**Aim of the task:**
Retype all data exactly as given. Pictures should not be retyped.
*** Opening of Task data ***
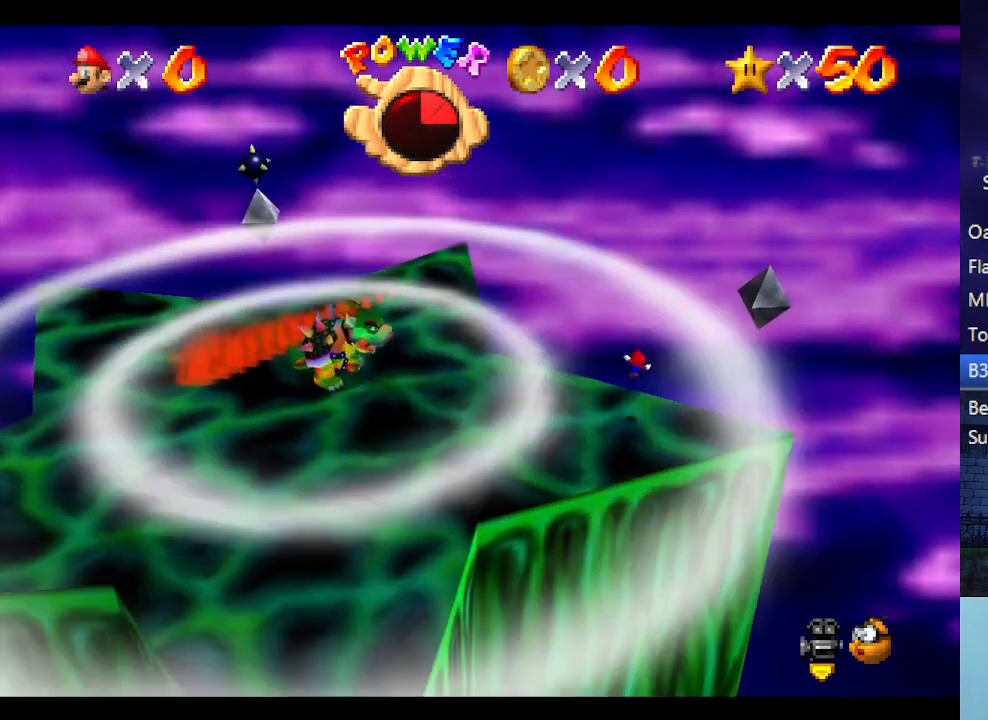
{"buttons": ["A"], "left_stick": "left", "events": [[333, "A", "down"], [467, "left_stick", "left"]]}
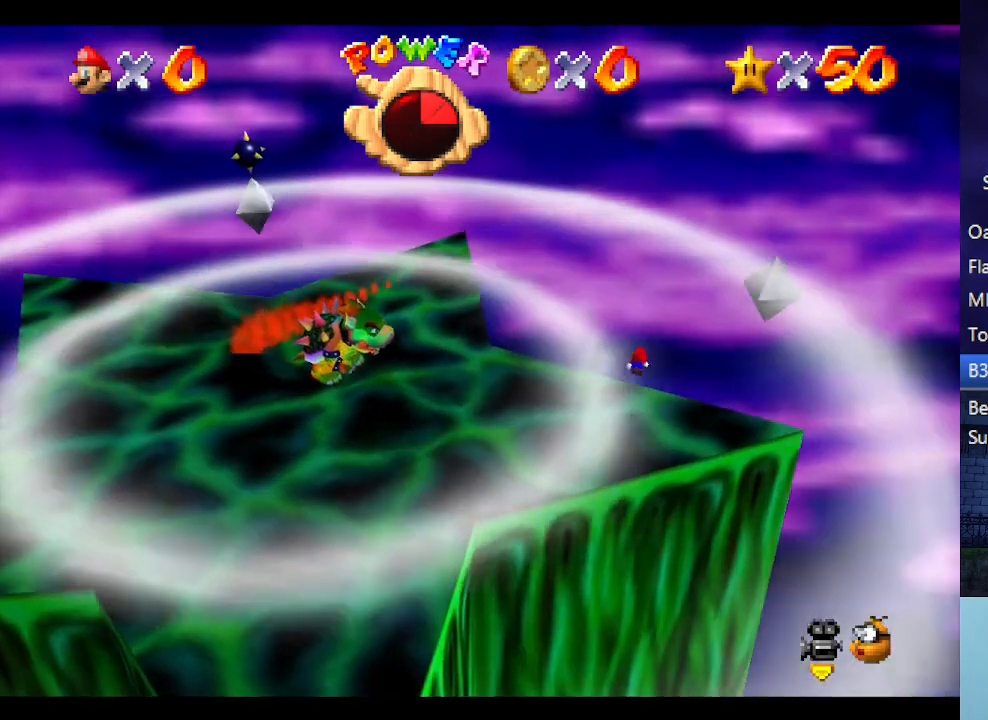
{"buttons": [], "left_stick": "center", "events": [[300, "B", "down"], [400, "left_stick", "center"], [433, "A", "up"], [433, "B", "up"]]}
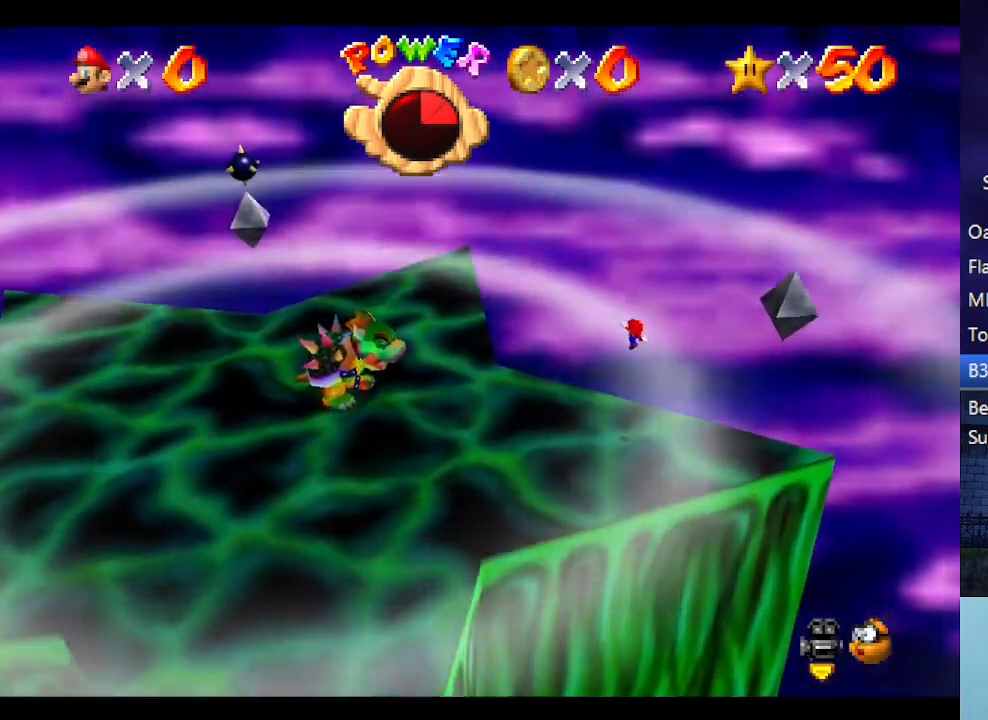
{"buttons": [], "left_stick": "center", "events": [[33, "C_DOWN", "down"], [33, "R1", "down"], [200, "R1", "up"], [367, "C_RIGHT", "down"], [433, "C_DOWN", "up"], [433, "C_RIGHT", "up"]]}
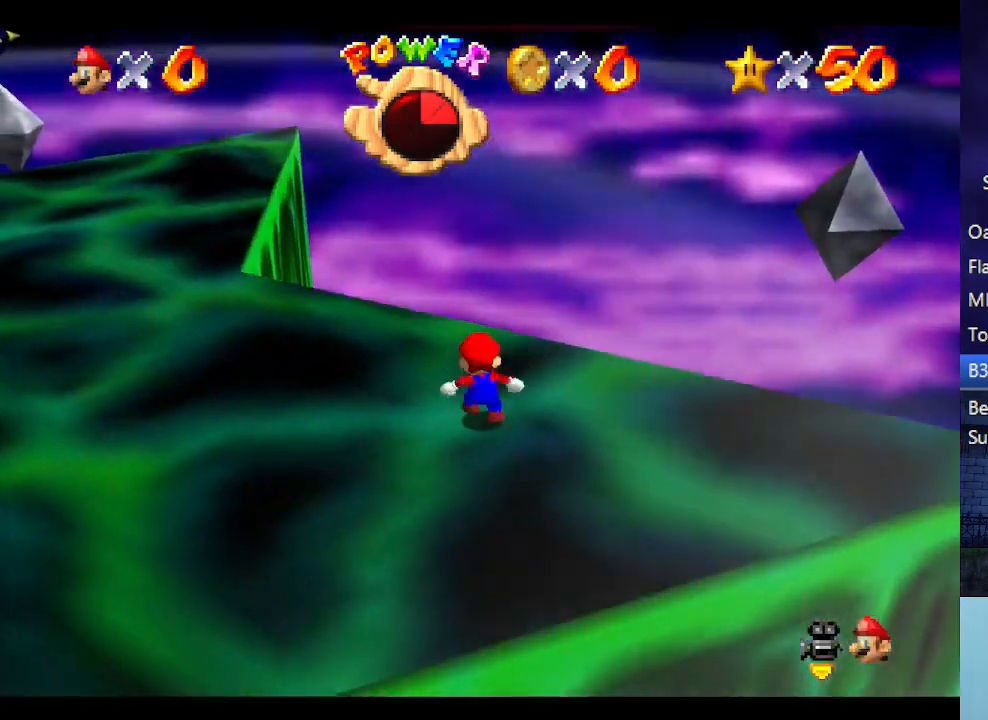
{"buttons": ["C_DOWN", "C_RIGHT"], "left_stick": "up-left", "events": [[33, "C_DOWN", "down"], [33, "C_RIGHT", "down"], [133, "C_RIGHT", "up"], [133, "left_stick", "up-left"], [167, "C_DOWN", "up"], [200, "C_DOWN", "down"], [233, "C_RIGHT", "down"], [367, "C_RIGHT", "up"], [400, "C_DOWN", "up"], [467, "C_DOWN", "down"], [467, "C_RIGHT", "down"]]}
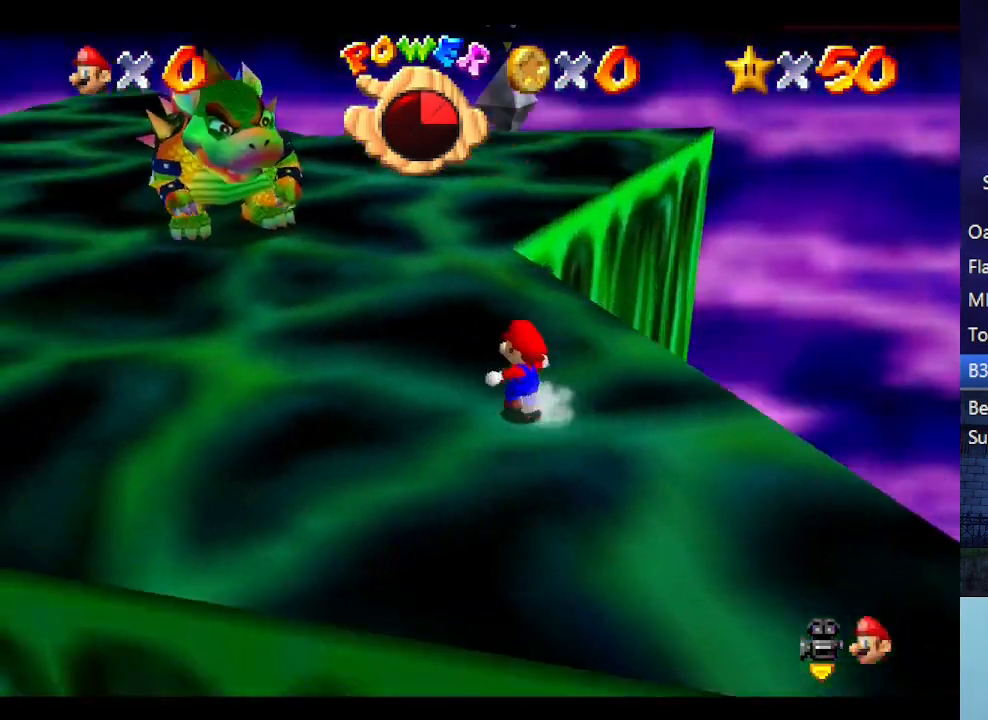
{"buttons": [], "left_stick": "up", "events": [[67, "C_DOWN", "up"], [67, "C_RIGHT", "up"], [67, "left_stick", "up"]]}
*** Close of Task data ***
**Exercise solution:**
{"buttons": ["A"], "left_stick": "left", "events": [[333, "A", "down"], [467, "left_stick", "left"]]}
{"buttons": [], "left_stick": "center", "events": [[300, "B", "down"], [400, "left_stick", "center"], [433, "A", "up"], [433, "B", "up"]]}
{"buttons": [], "left_stick": "center", "events": [[33, "C_DOWN", "down"], [33, "R1", "down"], [200, "R1", "up"], [367, "C_RIGHT", "down"], [433, "C_DOWN", "up"], [433, "C_RIGHT", "up"]]}
{"buttons": ["C_DOWN", "C_RIGHT"], "left_stick": "up-left", "events": [[33, "C_DOWN", "down"], [33, "C_RIGHT", "down"], [133, "C_RIGHT", "up"], [133, "left_stick", "up-left"], [167, "C_DOWN", "up"], [200, "C_DOWN", "down"], [233, "C_RIGHT", "down"], [367, "C_RIGHT", "up"], [400, "C_DOWN", "up"], [467, "C_DOWN", "down"], [467, "C_RIGHT", "down"]]}
{"buttons": [], "left_stick": "up", "events": [[67, "C_DOWN", "up"], [67, "C_RIGHT", "up"], [67, "left_stick", "up"]]}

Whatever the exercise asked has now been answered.